(What you are asked to do) Locate the word "determine" in the entries below, then gather every line that holds it.
---------- Supplied records ----------
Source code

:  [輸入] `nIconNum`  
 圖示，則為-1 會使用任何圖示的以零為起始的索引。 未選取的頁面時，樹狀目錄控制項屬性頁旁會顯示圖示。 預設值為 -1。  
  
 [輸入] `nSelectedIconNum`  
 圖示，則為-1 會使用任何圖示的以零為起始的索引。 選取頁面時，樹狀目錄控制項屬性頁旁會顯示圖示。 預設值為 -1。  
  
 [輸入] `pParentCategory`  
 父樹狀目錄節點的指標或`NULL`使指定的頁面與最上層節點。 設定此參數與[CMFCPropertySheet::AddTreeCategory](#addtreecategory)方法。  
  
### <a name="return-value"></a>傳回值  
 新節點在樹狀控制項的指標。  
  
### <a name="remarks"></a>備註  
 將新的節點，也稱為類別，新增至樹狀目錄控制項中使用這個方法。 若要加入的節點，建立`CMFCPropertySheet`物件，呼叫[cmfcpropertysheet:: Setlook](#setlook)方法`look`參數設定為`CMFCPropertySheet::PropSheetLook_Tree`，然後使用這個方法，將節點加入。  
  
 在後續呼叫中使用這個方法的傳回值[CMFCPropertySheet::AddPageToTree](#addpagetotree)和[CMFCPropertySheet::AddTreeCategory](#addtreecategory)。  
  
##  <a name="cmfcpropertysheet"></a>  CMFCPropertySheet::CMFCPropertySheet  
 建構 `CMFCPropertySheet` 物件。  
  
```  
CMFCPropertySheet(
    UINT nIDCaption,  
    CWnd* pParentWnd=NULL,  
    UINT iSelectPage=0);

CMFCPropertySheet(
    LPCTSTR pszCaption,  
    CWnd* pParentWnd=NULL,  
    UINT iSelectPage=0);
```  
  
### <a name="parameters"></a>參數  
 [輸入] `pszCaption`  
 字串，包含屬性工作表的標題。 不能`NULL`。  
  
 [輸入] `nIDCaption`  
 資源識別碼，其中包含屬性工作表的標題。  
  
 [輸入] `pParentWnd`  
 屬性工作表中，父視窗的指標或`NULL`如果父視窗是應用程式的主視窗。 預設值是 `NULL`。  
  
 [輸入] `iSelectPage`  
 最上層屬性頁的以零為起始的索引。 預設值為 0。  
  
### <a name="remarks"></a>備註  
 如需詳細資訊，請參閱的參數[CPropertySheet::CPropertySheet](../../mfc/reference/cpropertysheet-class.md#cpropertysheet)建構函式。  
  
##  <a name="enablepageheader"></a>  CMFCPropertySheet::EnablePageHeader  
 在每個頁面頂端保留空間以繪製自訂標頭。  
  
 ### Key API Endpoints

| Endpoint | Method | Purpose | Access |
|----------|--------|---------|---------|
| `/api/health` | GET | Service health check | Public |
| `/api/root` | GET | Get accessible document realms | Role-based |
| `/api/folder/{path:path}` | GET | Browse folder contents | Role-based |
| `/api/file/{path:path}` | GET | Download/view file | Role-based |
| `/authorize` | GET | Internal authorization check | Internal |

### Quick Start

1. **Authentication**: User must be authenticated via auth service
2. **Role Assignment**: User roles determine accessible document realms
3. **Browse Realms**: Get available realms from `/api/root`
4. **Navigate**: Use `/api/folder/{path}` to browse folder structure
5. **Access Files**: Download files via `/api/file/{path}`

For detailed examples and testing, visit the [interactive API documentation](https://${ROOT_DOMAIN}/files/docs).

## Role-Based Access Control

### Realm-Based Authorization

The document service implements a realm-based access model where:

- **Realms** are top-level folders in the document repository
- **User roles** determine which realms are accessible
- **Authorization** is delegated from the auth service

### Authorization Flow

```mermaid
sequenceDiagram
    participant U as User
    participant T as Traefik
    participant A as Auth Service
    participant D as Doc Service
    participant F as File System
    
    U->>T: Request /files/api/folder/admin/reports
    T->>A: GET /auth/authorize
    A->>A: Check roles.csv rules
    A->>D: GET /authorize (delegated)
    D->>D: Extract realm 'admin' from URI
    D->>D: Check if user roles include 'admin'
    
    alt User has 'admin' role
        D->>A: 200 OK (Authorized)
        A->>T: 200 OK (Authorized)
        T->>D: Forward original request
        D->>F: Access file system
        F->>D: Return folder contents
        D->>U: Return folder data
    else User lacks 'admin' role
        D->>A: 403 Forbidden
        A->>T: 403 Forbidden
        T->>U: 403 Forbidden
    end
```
----------
---------- Supplied records ----------
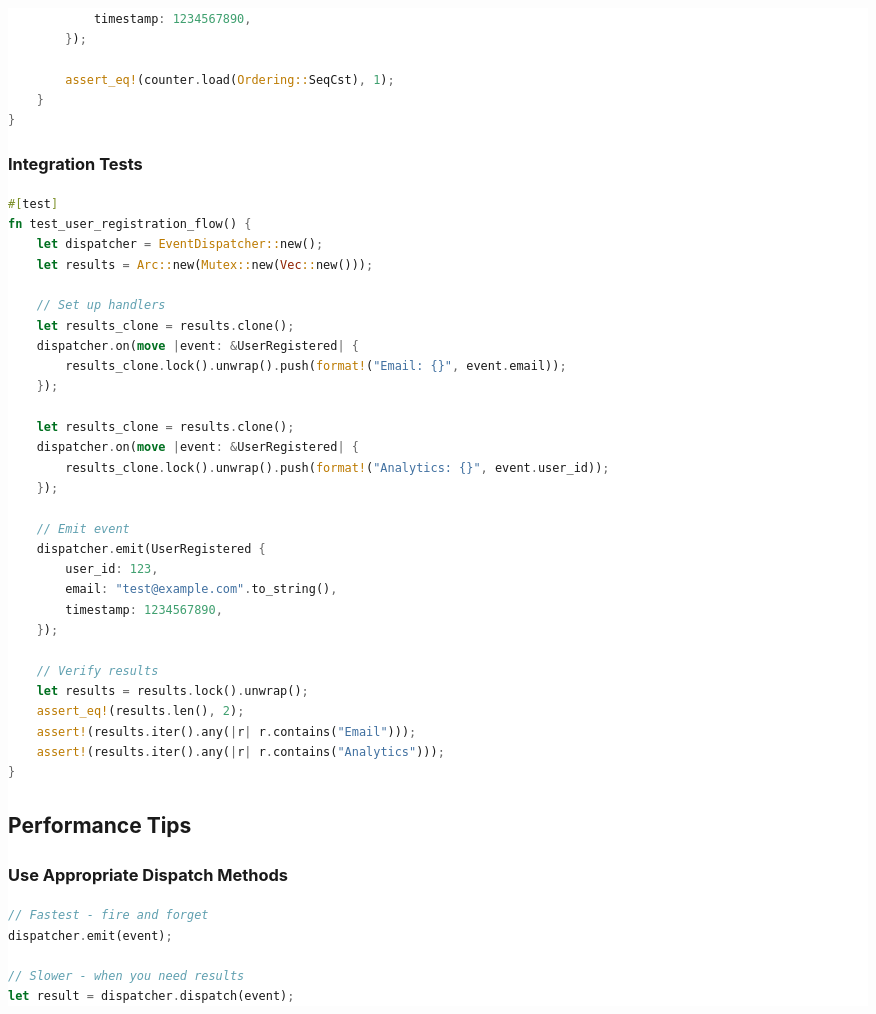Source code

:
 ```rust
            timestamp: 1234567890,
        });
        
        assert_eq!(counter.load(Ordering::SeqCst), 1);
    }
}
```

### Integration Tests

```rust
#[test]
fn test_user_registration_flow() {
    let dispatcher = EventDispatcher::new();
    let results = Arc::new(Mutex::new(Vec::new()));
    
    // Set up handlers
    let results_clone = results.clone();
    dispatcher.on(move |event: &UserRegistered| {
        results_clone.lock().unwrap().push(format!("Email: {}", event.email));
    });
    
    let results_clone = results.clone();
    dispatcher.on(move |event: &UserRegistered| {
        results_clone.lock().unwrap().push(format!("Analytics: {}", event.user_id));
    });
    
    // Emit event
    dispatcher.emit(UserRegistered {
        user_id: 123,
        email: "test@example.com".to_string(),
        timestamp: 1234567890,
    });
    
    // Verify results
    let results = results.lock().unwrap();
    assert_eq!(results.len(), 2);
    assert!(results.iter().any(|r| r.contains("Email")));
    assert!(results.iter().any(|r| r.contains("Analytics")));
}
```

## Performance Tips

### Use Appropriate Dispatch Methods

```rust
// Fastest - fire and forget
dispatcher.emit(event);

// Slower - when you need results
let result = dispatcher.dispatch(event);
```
----------
---------- Supplied records ----------
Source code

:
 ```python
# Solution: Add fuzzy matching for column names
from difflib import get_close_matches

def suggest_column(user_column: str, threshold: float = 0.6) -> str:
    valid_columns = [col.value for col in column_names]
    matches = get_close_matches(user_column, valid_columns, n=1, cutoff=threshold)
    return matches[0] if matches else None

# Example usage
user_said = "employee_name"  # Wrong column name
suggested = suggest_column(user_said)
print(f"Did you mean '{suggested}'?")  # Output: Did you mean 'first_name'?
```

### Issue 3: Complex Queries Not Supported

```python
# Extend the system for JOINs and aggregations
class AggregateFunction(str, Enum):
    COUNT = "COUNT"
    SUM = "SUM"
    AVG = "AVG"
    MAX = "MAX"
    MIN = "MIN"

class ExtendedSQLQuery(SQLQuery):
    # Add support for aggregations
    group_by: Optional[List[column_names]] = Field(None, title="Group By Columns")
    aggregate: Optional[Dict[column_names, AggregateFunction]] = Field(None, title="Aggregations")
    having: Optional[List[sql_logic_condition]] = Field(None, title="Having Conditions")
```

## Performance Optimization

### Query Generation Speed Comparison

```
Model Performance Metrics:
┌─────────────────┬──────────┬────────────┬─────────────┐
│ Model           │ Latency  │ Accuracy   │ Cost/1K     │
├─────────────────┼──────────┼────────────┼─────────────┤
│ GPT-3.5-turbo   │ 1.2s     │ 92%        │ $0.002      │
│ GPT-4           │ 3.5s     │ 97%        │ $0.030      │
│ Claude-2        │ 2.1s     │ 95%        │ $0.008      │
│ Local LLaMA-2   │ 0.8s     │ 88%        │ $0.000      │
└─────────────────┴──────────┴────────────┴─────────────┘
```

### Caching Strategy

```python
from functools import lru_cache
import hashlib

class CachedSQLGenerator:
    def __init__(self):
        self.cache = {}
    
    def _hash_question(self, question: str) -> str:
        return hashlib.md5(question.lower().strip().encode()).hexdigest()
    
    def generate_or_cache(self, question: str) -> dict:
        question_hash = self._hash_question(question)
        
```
----------
(Response area)
2. **Role Assignment**: User roles determine accessible document realms
- **User roles** determine which realms are accessible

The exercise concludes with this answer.